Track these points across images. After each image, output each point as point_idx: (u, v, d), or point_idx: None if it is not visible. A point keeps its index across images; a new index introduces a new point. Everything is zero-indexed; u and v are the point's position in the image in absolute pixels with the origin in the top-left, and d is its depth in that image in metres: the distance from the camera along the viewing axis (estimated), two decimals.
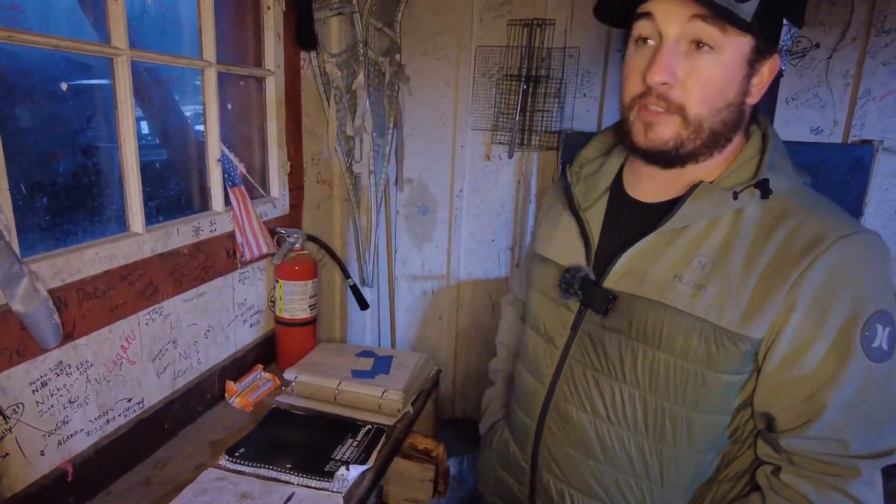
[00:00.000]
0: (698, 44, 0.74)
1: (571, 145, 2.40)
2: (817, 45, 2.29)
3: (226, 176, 1.46)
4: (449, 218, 2.74)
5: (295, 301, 1.62)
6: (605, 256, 0.87)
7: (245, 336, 1.63)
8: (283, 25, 1.63)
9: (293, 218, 1.78)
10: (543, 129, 2.51)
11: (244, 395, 1.48)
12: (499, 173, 2.65)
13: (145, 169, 1.27)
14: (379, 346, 2.63)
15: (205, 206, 1.47)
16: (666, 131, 0.77)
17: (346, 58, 1.99)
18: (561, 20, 2.41)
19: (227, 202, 1.48)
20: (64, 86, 1.11)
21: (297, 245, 1.63)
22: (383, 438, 1.33)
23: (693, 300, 0.77)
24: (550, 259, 0.95)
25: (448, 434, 2.74)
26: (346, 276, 1.83)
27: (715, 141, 0.79)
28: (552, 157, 2.54)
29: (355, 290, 1.84)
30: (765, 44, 0.77)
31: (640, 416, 0.83)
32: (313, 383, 1.49)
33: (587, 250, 0.89)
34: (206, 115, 1.41)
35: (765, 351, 0.76)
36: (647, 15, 0.75)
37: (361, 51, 2.02)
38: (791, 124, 2.39)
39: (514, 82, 2.48)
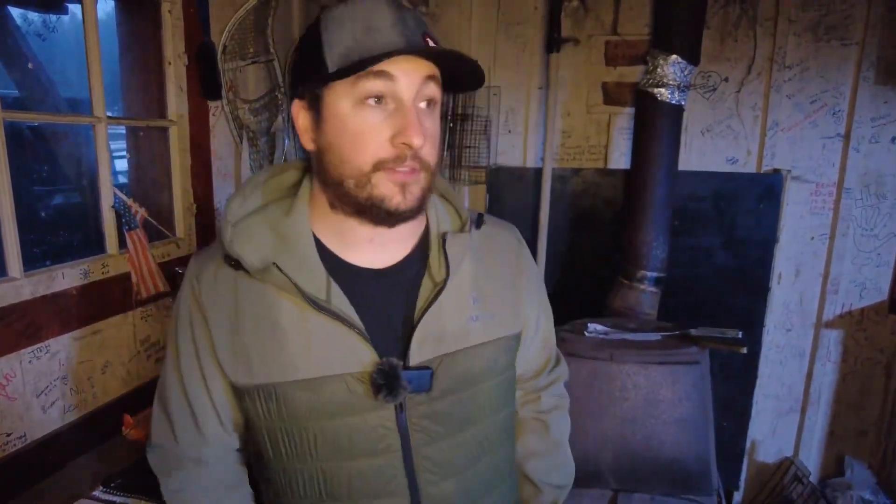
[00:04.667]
0: (429, 102, 0.77)
1: (499, 180, 2.53)
2: (726, 80, 2.38)
3: (123, 220, 1.56)
4: None
5: None
6: (384, 338, 0.80)
7: (151, 370, 1.71)
8: (186, 78, 1.75)
9: None
10: (472, 164, 2.61)
11: (140, 427, 1.56)
12: None
13: (37, 216, 1.38)
14: None
15: (101, 248, 1.57)
16: (419, 189, 0.78)
17: (265, 102, 2.10)
18: (483, 60, 2.52)
19: (125, 244, 1.57)
20: None
21: None
22: None
23: (487, 330, 0.87)
24: (328, 375, 0.79)
25: None
26: None
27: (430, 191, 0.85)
28: (481, 190, 2.63)
29: None
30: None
31: (485, 442, 0.90)
32: None
33: (365, 340, 0.78)
34: (98, 166, 1.51)
35: (522, 332, 0.96)
36: (384, 74, 0.73)
37: (280, 96, 2.13)
38: (708, 154, 2.47)
39: (441, 120, 2.59)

_ _ _

● PROBLEM: The response should be the full material, repeated exactly, with images removed.

● SOLUTION FOR THIS PROBLEM:
Track these points across images. After each image, output each point as point_idx: (u, v, d), or point_idx: None if it is not visible. A point keeps its index across images; a new index introduces a new point. Everything is zero-indexed; u and v are the point's position in the image in absolute pixels with the origin in the top-left, and d is its depth in that image in metres: the distance from the camera along the viewing axis (estimated), two decimals.
[00:00.000]
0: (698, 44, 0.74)
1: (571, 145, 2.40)
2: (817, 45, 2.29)
3: (226, 176, 1.46)
4: (449, 218, 2.74)
5: (295, 301, 1.62)
6: (605, 256, 0.87)
7: (245, 336, 1.63)
8: (283, 25, 1.63)
9: (293, 218, 1.78)
10: (543, 129, 2.51)
11: (244, 395, 1.48)
12: (499, 173, 2.65)
13: (145, 169, 1.27)
14: (379, 346, 2.63)
15: (205, 206, 1.47)
16: (666, 131, 0.77)
17: (346, 58, 1.99)
18: (561, 20, 2.41)
19: (227, 202, 1.48)
20: (64, 86, 1.11)
21: (297, 245, 1.63)
22: (383, 438, 1.33)
23: (693, 300, 0.77)
24: (550, 259, 0.95)
25: (448, 434, 2.74)
26: (346, 276, 1.83)
27: (715, 141, 0.79)
28: (552, 157, 2.54)
29: (355, 290, 1.84)
30: (765, 44, 0.77)
31: (640, 416, 0.83)
32: (313, 383, 1.49)
33: (587, 250, 0.89)
34: (206, 115, 1.41)
35: (765, 351, 0.76)
36: (647, 15, 0.75)
37: (361, 51, 2.02)
38: (791, 124, 2.39)
39: (514, 82, 2.48)
[00:04.667]
0: (429, 102, 0.77)
1: (499, 180, 2.53)
2: (726, 80, 2.38)
3: (123, 220, 1.56)
4: None
5: None
6: (384, 338, 0.80)
7: (151, 370, 1.71)
8: (186, 78, 1.75)
9: None
10: (472, 164, 2.61)
11: (140, 427, 1.56)
12: None
13: (37, 216, 1.38)
14: None
15: (101, 248, 1.57)
16: (419, 189, 0.78)
17: (265, 102, 2.10)
18: (483, 60, 2.52)
19: (125, 244, 1.57)
20: None
21: None
22: None
23: (487, 330, 0.87)
24: (328, 375, 0.79)
25: None
26: None
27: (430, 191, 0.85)
28: (481, 190, 2.63)
29: None
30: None
31: (485, 442, 0.90)
32: None
33: (365, 340, 0.78)
34: (98, 166, 1.51)
35: (522, 332, 0.96)
36: (384, 74, 0.73)
37: (280, 96, 2.13)
38: (708, 154, 2.47)
39: (441, 120, 2.59)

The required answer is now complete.